Registration Dossier

Administrative data

Key value for chemical safety assessment

Effects on fertility

Description of key information

Neither TiCl4 nor its hydrolysis products TiO2 and HCl present a potential for effects on fertility.

Effect on fertility: via oral route
Endpoint conclusion:
no study available
Effect on fertility: via inhalation route
Endpoint conclusion:
no study available
Effect on fertility: via dermal route
Endpoint conclusion:
no study available
Additional information

Due to rapid hydrolysis of TiCl4 in contact with water the hydrolysis products TiO2 and HCl are the relevant potentially toxic species.

The absorbance of TiO2 from the gastro-intestinal tract has been shown to be below the limit of detection in a toxicokinetic study in rats (Landford-Pollard_2003). Similar results are to be expected for absorption via the respiratory route. Therefore the exposure of progeny towards titanium species stemming from TiCl4 exposure is deemed negligible.

Chloride is an essential ion, taken up in large amounts with food and water. HCl is produced in concentrations of up to 0.17 M in the human stomach. Additional uptake of chloride by exposure to HCl stemming from TiCl4, which is limited by the corrosive action of the substance, is negligible compared to this nutritional uptake. In water HCl dissociate into the ions hydrogen and chloride which are essential for and highly abundant in any living organism. The corrosive action of HCl is nullified by the buffering capacities of blood and other tissues. Therefore no hazard is to be expected for the progeny of mammals from HCL stemming from TiCl4 exposure.

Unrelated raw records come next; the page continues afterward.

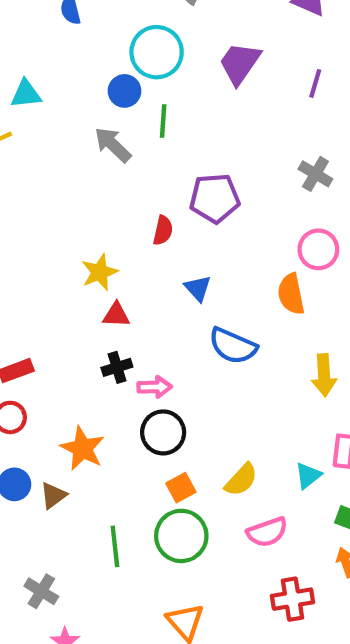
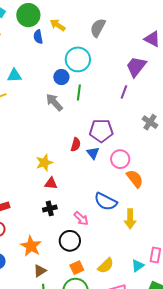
purple trapezoid: (240, 63) -> (136, 67), moved
purple line: (315, 83) -> (124, 92), moved
pink circle: (318, 249) -> (120, 159), moved
blue triangle: (198, 288) -> (93, 153), moved
orange semicircle: (291, 294) -> (135, 179), turned 150
yellow arrow: (324, 375) -> (130, 219), moved
pink arrow: (155, 387) -> (81, 218), moved, turned 42
brown triangle: (53, 495) -> (40, 271), moved

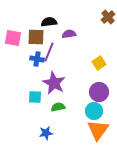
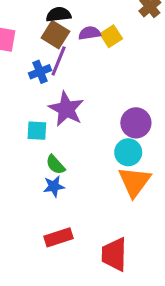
brown square: (36, 37) -> (55, 35), moved, turned 30
blue cross: (37, 59) -> (40, 72), turned -32
yellow square: (99, 63) -> (111, 36), moved
green semicircle: (58, 107) -> (55, 165), moved, turned -120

This assessment is in line with the assessments of the potential of the two hydrolysis products to cause reproductive toxicity or teratogenicity:

Citation from the HCl REACH dossier:

“Hydrochloric acid is irritant or corrosive, depending on concentration, and its toxicity is related to site-of-contact effects. In contact with water it dissociates completely to give eventually hydronium and chloride ions, both normal constituents in the body of all mammalian species, and no systemic toxicity is expected.”

Citation from the TiO2 REACH dossier:

“Based on the weight of evidence from the available long-term toxicity/carcinogenicity studies in rodents and the relevant information on the toxicokinetic behaviour in rats it is concluded that TiO2 does not present a reproductive toxicity hazard.”

Finally no effects on reproductive organs were detected in a 2 year study in rats with inhalation exposure to TiCl4 concentrations that caused minimal to severe local effects in the lung.

Based on these informations TiCl4 is deemed not to have any potential to cause developmental toxicity, teratogenicity or effects on fertility. Therefore further testing is scientifically unjustified.

No classification for the respective endpoints is needed.

Short description of key information:

Neither TiCl4 nor its hydrolysis products TiO2 and HCl present a reproductive toxicity hazard.

Effects on developmental toxicity

Description of key information

Neither TiCl4 nor its hydrolysis products TiO2 and HCl present a potential for developmental toxicity/teratogenicity.

Effect on developmental toxicity: via oral route
Endpoint conclusion:
no study available
Effect on developmental toxicity: via inhalation route
Endpoint conclusion:
no study available
Effect on developmental toxicity: via dermal route
Endpoint conclusion:
no study available
Additional information

See discussion above (Effects on fertility).

Justification for classification or non-classification

There is no evidence to suggest that titanium tetrachloride should be classified for reproductive or developmental toxicity.